> [Exercise data]:
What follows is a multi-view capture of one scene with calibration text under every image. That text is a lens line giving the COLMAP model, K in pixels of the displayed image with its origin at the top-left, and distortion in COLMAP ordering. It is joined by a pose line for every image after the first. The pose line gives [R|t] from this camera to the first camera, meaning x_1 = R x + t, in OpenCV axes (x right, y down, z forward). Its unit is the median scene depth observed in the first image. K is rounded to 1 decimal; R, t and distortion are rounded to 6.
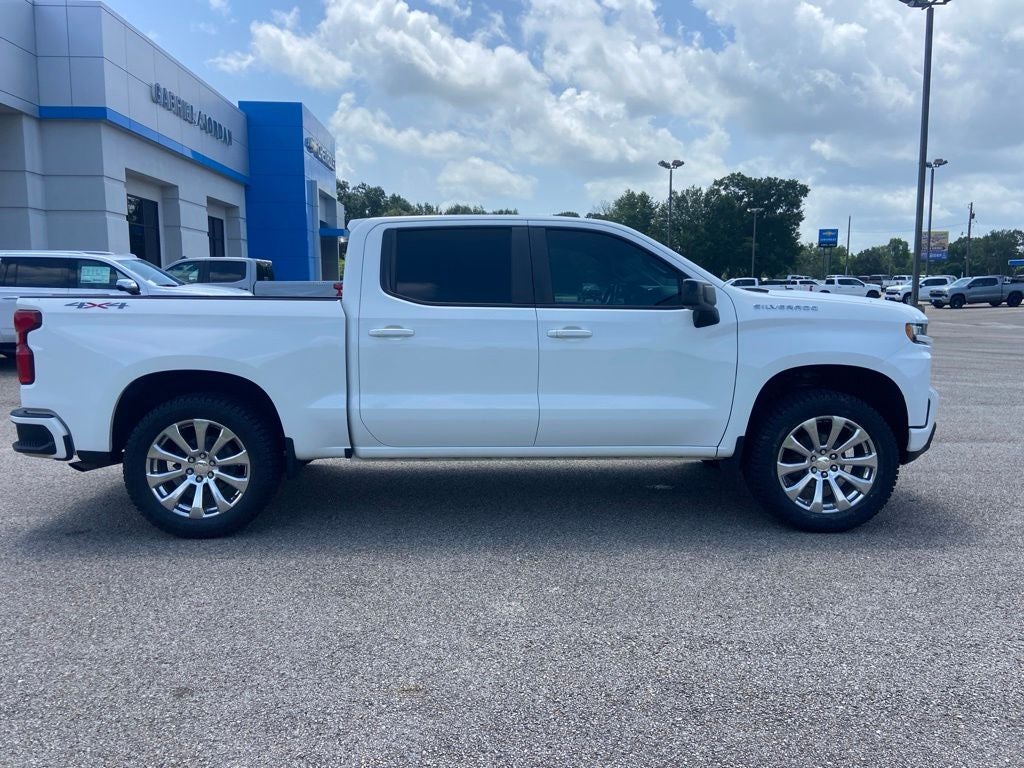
lens RADIAL K [[760.1, 0, 518.7], [0, 760.1, 381.5], [0, 0, 1]] dist [0.036222, -0.007162]
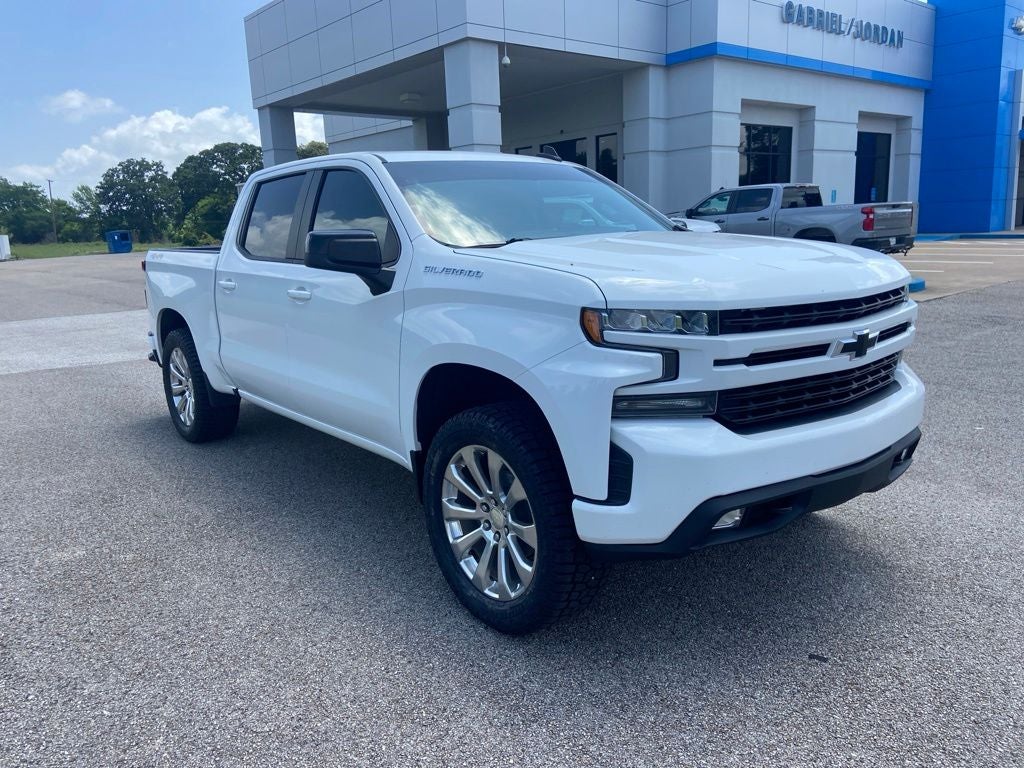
lens RADIAL K [[768.2, 0, 509.5], [0, 768.2, 380.8], [0, 0, 1]] dist [0.101636, -0.114247]
pose [[0.611569, 0.135696, -0.779467, 0.175013], [-0.062242, 0.990381, 0.123579, -0.017167], [0.788739, -0.027061, 0.614133, 0.121316]]
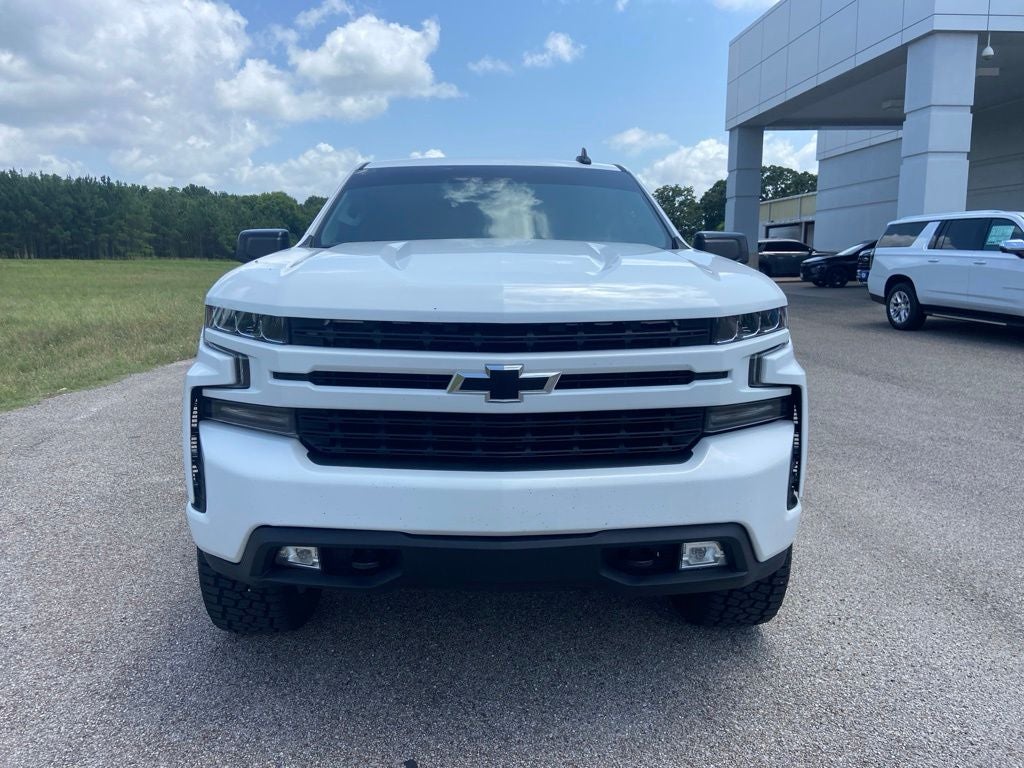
lens RADIAL K [[768.2, 0, 508.2], [0, 768.2, 381.2], [0, 0, 1]] dist [0.101636, -0.114247]
pose [[0.021667, 0.159304, -0.986992, 0.201753], [-0.118743, 0.980646, 0.155673, -0.025201], [0.992689, 0.113825, 0.040164, 0.227522]]
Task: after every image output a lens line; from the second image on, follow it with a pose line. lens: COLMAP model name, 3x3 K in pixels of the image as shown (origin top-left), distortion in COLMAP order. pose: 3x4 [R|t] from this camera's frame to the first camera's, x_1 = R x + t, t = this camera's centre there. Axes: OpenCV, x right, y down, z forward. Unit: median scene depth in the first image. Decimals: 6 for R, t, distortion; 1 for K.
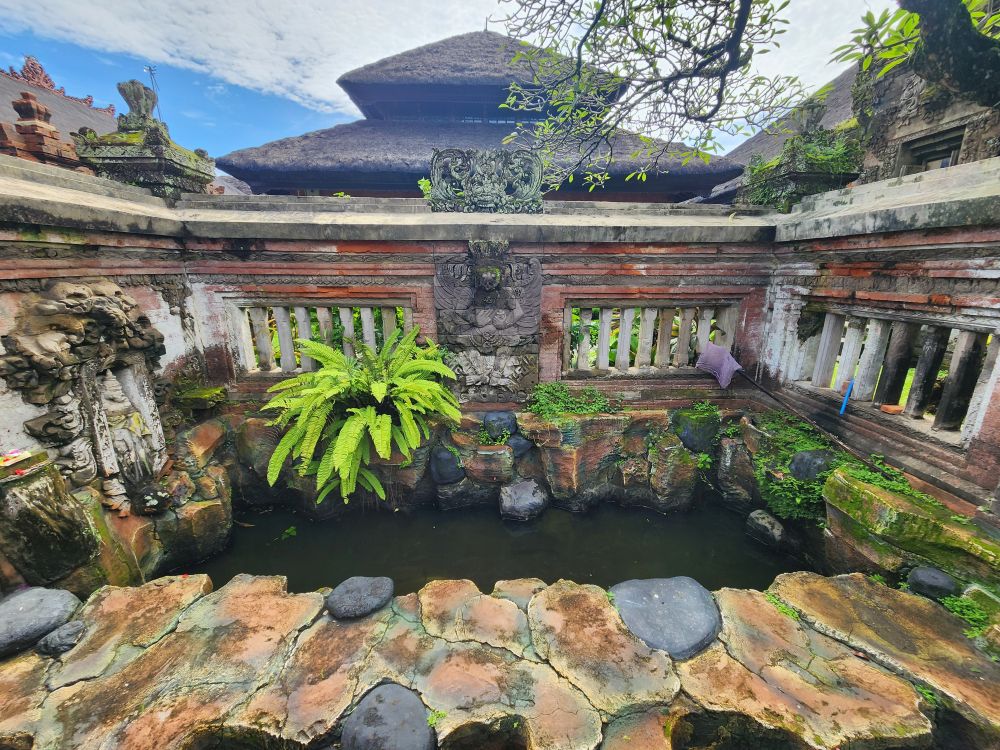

> [What is being asked]: Set out the lines of the records above as a numbered list, omitting blank lines and leaving the pictures out.

> [Written answer]:
1. What follows is a multi-view capture of one scene with calibration text under every image. That text is a lens line giving the COLMAP model, K in pixels of the displayed image with its origin at the top-left, and distortion in COLMAP ordering. It is joined by a pose line for every image after the first. The pose line gives [R|t] from this camera to the first camera, meaning x_1 = R x + t, in OpenCV axes (x right, y down, z forward). Its unit is the median scene depth observed in the first image. K is rounded to 1 decimal; R, t and distortion are rounded to 6.
2. lens RADIAL K [[760.1, 0, 518.7], [0, 760.1, 381.5], [0, 0, 1]] dist [0.036222, -0.007162]
3. lens RADIAL K [[768.2, 0, 509.5], [0, 768.2, 380.8], [0, 0, 1]] dist [0.101636, -0.114247]
4. pose [[0.611569, 0.135696, -0.779467, 0.175013], [-0.062242, 0.990381, 0.123579, -0.017167], [0.788739, -0.027061, 0.614133, 0.121316]]
5. lens RADIAL K [[768.2, 0, 508.2], [0, 768.2, 381.2], [0, 0, 1]] dist [0.101636, -0.114247]
6. pose [[0.021667, 0.159304, -0.986992, 0.201753], [-0.118743, 0.980646, 0.155673, -0.025201], [0.992689, 0.113825, 0.040164, 0.227522]]
7. Task: after every image output a lens line; from the second image on, follow it with a pose line. lens: COLMAP model name, 3x3 K in pixels of the image as shown (origin top-left), distortion in COLMAP order. pose: 3x4 [R|t] from this camera's frame to the first camera's, x_1 = R x + t, t = this camera's centre there. Axes: OpenCV, x right, y down, z forward. Unit: median scene depth in the first image. Decimals: 6 for R, t, distortion; 1 for K.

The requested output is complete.